Gemini 3.1 Flash TTS – with directed prompts
gemini speech
| Source: HN | Original article
Google has added a new layer of control to its Gemini 3.1 Flash TTS model, letting developers steer the voice output with “directed prompts” embedded directly in the text. The feature, announced today, expands the model’s existing support for more than 70 languages and 30 distinct voice personas by allowing inline tags that specify tone, speed, emotion and even speaker identity. The prompts are parsed by the API at inference time, producing audio that matches the precise stylistic cues the user supplies without needing separate post‑processing steps.
The upgrade matters because it turns a high‑quality, low‑latency text‑to‑speech engine into a programmable sound generator. Content creators can now generate multilingual podcasts, e‑learning modules or interactive voice assistants that adapt their delivery on the fly, while marketers can embed brand‑specific vocal traits without hiring voice talent. Google also continues to embed its SynthID watermark in every clip, a safeguard that helps platforms flag AI‑generated audio and mitigate deep‑fake misuse.
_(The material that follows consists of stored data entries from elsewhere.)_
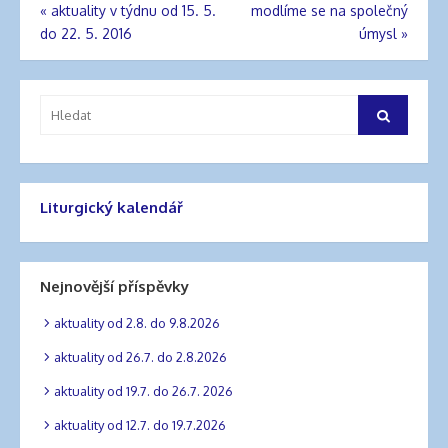
«
aktuality v týdnu od 15. 5.
modlíme se na společný
Navigace
do 22. 5. 2016
úmysl
»
pro
příspěvek
Vyhledat:
Hledat
Liturgický kalendář
Nejnovější příspěvky
aktuality od 2.8. do 9.8.2026
aktuality od 26.7. do 2.8.2026
aktuality od 19.7. do 26.7. 2026
aktuality od 12.7. do 19.7.2026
As we reported on 16 April, Gemini 3.1 Flash TTS already impressed with Japanese‑language synthesis and emotion control via voice tags. Today’s directed‑prompt capability pushes the model from a static voice service toward a dynamic audio authoring tool, narrowing the gap with proprietary solutions from rivals such as Amazon Polly and Microsoft Azure Speech.
What to watch next: Google has opened the preview endpoint (gemini‑3.1‑flash‑tts‑preview) to a limited set of developers, and a broader public rollout is expected later this quarter. Integration into the upcoming Gemini AI app for macOS could bring on‑device prompt editing, while updates to the SynthID detection framework will be crucial for maintaining trust as the technology spreads across media platforms.